→ The input
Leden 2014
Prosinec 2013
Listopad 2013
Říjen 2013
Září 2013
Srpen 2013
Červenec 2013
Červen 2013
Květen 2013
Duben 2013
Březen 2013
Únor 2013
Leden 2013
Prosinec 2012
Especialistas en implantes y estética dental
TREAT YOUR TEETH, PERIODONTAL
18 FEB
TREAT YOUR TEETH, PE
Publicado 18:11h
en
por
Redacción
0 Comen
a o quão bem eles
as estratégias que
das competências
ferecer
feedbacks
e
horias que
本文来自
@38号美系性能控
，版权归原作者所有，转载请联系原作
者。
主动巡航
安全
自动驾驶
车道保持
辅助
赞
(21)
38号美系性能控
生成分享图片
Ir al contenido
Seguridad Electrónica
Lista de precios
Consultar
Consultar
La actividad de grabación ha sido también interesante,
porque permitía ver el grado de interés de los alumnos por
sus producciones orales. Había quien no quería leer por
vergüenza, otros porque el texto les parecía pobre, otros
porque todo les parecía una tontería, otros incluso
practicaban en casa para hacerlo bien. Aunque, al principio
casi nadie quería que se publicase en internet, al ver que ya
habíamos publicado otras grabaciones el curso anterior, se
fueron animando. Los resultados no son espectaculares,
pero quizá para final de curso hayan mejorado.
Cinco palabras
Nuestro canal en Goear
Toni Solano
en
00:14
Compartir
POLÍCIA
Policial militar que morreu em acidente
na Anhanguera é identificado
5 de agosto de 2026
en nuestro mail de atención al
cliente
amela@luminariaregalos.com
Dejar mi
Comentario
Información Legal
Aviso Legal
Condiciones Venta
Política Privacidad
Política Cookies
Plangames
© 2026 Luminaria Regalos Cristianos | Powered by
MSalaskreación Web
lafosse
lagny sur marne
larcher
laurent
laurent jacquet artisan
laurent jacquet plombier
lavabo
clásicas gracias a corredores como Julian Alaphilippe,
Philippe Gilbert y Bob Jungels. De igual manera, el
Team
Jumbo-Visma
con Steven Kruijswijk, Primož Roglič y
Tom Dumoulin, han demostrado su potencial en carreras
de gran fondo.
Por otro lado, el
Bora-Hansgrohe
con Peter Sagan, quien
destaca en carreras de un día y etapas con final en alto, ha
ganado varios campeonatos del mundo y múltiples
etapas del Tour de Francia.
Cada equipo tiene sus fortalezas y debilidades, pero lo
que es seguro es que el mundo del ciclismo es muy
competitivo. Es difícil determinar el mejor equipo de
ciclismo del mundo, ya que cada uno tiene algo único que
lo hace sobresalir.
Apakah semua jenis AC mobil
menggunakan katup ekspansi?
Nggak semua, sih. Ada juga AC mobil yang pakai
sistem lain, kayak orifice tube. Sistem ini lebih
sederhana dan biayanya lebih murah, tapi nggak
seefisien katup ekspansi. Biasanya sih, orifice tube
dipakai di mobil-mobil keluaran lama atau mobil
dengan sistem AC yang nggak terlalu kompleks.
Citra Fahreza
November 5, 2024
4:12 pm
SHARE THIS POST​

→ Directive
Repeat, word for word, the lines above between the line holding "Política Privacidad" and the line holding "menggunakan katup ekspansi?", inclusive; omit everything else.

→ Task solution
Política Privacidad
Política Cookies
Plangames
© 2026 Luminaria Regalos Cristianos | Powered by
MSalaskreación Web
lafosse
lagny sur marne
larcher
laurent
laurent jacquet artisan
laurent jacquet plombier
lavabo
clásicas gracias a corredores como Julian Alaphilippe,
Philippe Gilbert y Bob Jungels. De igual manera, el
Team
Jumbo-Visma
con Steven Kruijswijk, Primož Roglič y
Tom Dumoulin, han demostrado su potencial en carreras
de gran fondo.
Por otro lado, el
Bora-Hansgrohe
con Peter Sagan, quien
destaca en carreras de un día y etapas con final en alto, ha
ganado varios campeonatos del mundo y múltiples
etapas del Tour de Francia.
Cada equipo tiene sus fortalezas y debilidades, pero lo
que es seguro es que el mundo del ciclismo es muy
competitivo. Es difícil determinar el mejor equipo de
ciclismo del mundo, ya que cada uno tiene algo único que
lo hace sobresalir.
Apakah semua jenis AC mobil
menggunakan katup ekspansi?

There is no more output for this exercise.